Epidermal growth factor plays an important role in the regulation of cell growth, proliferation, and differentiation. EGF acts by binding to EGF receptor (EGFR) on the cell surface and stimulating the intrinsic protein-tyrosine kinase activity of the receptor, and initiates a signal transduction cascade. As a result a variety of biochemical changes take place within the cell, including increased intracellular calcium levels, glycolysis and protein synthesis and transcription of certain genes, which ultimately lead to DNA synthesis and cell proliferation. Members of epidermal growth factor family are known to be involved in tumor formation. The mediations of EGF therapy are so far mainly based on inhibiting the EGF receptor.
Human carcinomas frequently express high levels of receptors in the EGF receptor family, and overexpression of at least two of these receptors, the EGF receptor (EGFr) and closely related ErbB2, has been associated with a more aggressive clinical behavior. Further, transfection or activation of high levels of these two receptors in nonmalignant cell lines can lead to a transformed phenotype. For these reasons, EGFR inhibitiors directed at preventing the function of these receptors have the potential to be useful for EGF treatment in cancer. In the last two decades monoclonal antibodies (MAbs) which inhibit activation of the EGFR and ErbB2 have been developed. These MAbs have shown promising preclinical activity and 'chimeric' and 'humanized' MAbs have been produced in order to obviate the problem of host immune reactions. Clinical activity with these antibodies has been documented: trastuzumab, a humanized anti-ErbB2 MAb, is active and was recently approved in combination with paclitaxel for the treatment of patients with metastatic ErbB2-overexpressing breast cancer; IMC-C225, a chimeric anti-EGFr MAb, has shown impressive activity when combined with radiation treatment and reverses resistance to chemotherapy.

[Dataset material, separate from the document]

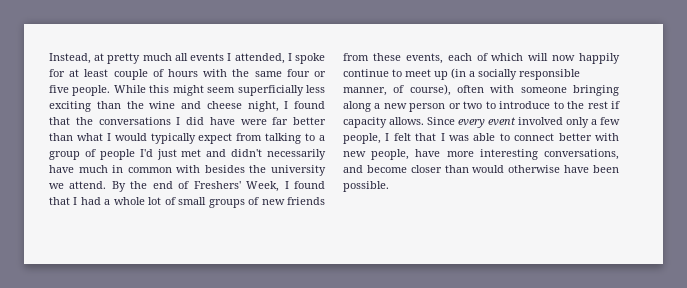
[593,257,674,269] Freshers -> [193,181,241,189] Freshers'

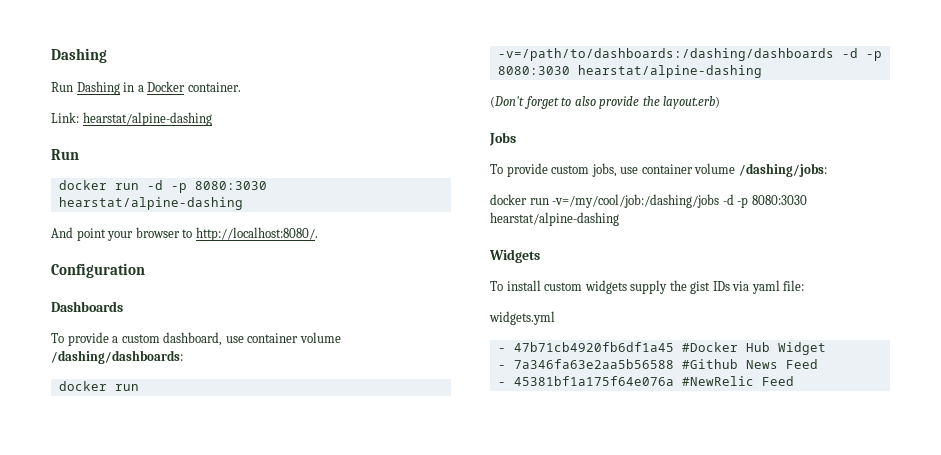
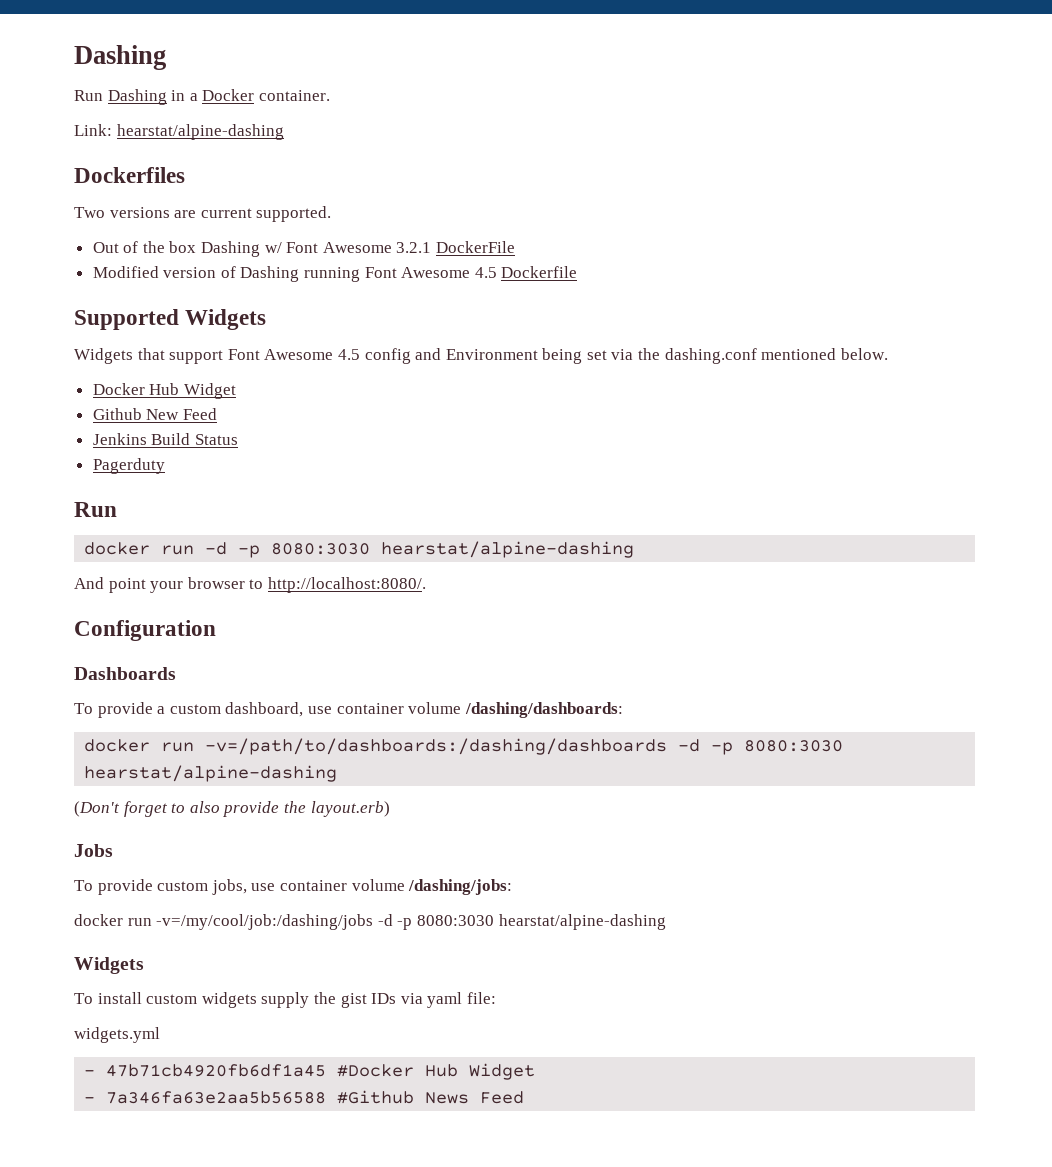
(212, 119) none -> [74,167,185,183] [74,206,332,222] [92,241,516,257] [92,266,578,282] [74,309,267,330] [74,348,888,364] [92,383,236,399] [92,408,217,420] [92,433,238,445] [92,458,165,474] // Dockerfiles // Two versions are current supported. // Out of the box Dashing w/ Font Awesome 3.2.1 DockerFile // Modified version of Dashing running Font Awesome 4.5 Dockerfile // Supported Widgets // Widgets that support Font Awesome 4.5 config and Environment being set via the dashing.conf mentioned below. // Docker Hub Widget // Github New Feed // Jenkins Build Status // Pagerduty
[497,376,794,386] // - 45381bf1a175f64e076a #NewRelic Feed -> (525, 1097) none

In addition to antibodies, compounds that directly inhibit receptor tyrosine kinases have shown preclinical activity and early clinical activity has been reported. A series of phase III studies with these antibodies and direct tyrosine kinase inhibitors are ongoing or planned, and will further address the role of these active anti-receptor agents in the treatment of patients with cancer.